Поставив самовар на столик рядом с буфетом, раскладывая салфетки, она обратилась к Самгину:
– Одни играют в карты, другие словами, а вы - молчите, точно иностранец. А лицо у вас - обыкновенное, и человек вы, должно быть, сухой, горячий, упрямый- да?
– Не знаю. Я еще не познал самого себя, - неожиданно произнес Самгин, и ему показалось, что он сказал правду.
– Точно иностранец, - повторила Тося.
– Бывало, в кондитерской у нас кофе пьют, болтают, смеются, а где-нибудь в уголке сидит англичанин и всех презирает.
– Я далек от этого, - сказал Клим, а она сказала:
– Вот уж не люблю англичан! Такие... индюки!
– И крикнула в гостиную:
– Картежники, вы - скоро?
Картежники явились, разделенные на обрадованных
– Истина буддизма в аксиоме: всякое существование есть страдание, но в страдание оно обращается благодаря желанию. Непрерывный рост страданий благодаря росту желаний и, наконец, смерть - убеждают человека в иллюзорности его стремления достигнуть личного блага.
– Нет, уж о смерти, пожалуйста, не надо, - строго заявила Тося, Дронов поддержал ее:
– Я - тоже против. К чорту!
– Женя правильно сказал: смерть-личное дело каждого.
– Однако, хотя и личное, - начал было Ногайцев, но, когда Тося уставила на него свои темные глаза, он изменил тон и быстро заговорил:
– А, знаете, ходит слух, что у эсеров не все благополучно.
– В головах?
– спросил Юрин.
– В партии, в центре, - объяснил Дронов, видимо не поняв иронии вопроса или не желая понять.
– Слух этот - не молод.
– Будто бы последние аресты-результат провокации...
Краснов сообщил, что в Петербург явился царицынский бунтовщик иеромонах Илиодор, вызванный Распутиным, и что Вырубова представила иеромонаха царице.

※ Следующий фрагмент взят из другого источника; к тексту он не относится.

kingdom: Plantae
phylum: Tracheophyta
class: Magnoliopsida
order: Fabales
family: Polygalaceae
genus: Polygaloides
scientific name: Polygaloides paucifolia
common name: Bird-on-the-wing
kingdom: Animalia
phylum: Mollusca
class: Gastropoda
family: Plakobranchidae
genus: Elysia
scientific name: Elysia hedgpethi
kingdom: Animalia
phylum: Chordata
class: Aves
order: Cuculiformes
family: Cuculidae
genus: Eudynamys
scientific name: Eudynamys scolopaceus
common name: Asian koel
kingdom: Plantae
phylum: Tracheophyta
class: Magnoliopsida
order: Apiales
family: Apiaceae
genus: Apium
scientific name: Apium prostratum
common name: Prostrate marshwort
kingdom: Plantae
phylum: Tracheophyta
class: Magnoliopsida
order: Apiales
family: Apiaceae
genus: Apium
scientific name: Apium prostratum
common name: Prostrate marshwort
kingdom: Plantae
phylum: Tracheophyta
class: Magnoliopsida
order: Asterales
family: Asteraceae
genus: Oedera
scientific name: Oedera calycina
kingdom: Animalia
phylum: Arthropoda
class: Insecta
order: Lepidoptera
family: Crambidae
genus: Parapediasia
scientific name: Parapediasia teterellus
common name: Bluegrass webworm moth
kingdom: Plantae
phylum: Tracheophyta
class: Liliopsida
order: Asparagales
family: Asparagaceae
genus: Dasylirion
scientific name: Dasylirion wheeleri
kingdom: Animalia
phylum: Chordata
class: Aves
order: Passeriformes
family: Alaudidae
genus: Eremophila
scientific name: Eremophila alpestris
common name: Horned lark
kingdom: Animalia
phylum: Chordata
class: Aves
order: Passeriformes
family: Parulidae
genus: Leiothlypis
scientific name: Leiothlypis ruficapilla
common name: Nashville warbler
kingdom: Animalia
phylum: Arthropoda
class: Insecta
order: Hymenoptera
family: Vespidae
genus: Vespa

– Дела домашние, семейные дела, - сказал Ногайцев, а Дронов - сострил:
– Монах для дамы - вкуснее копченого сига...
– Ох, Ванечка, - вздохнула Тося.
Следя, как питается Краснов, как быстро и уверенно его гибкие руки находят лучшие куски пищи, Самгин подумал:
"Этот всегда будет сыт".
Встряхнув кудрями, звонко заговорила рыженькая дама.
– Ужасно много событий в нашей стране!
– начала она, вздыхая, выкатив синеватые, круглые глаза, и лицо ее от этого сделалось еще более кукольным.
– Всегда так было, и - я не знаю: когда это кончится? Всё события, события, и обо всем интеллигентный человек должен думать. Крестьянские и студенческие бунты, террор, японская война, террор, восстание во флоте, снова террор, 9 Января, революция, Государственная дума, и все-таки террор! В конце концов-страшно выйти на улицу. Я совершенно теряюсь! Чем же это кончится?
Юрин, усмехаясь, прошептал Тосе что-то, она, погрозив ему пальцем, сказала:
– Не нужно! Не шали.
Все молчали. Самгин подумал, что эта женщина говорит иронически, но присмотрелся к ее лицу и увидал, что на глазах ее слезы и губы вздрагивают.
"Напилась", - решил он, а рыженькая продолжала, еще более тревожно и протестующе:
– Во Франции, в Англии интеллигенция может не заниматься политикой, если она не хочет этого, а мы- должны! Каждый из нас обязан думать обо всем, что делается в стране. Почему - обязан?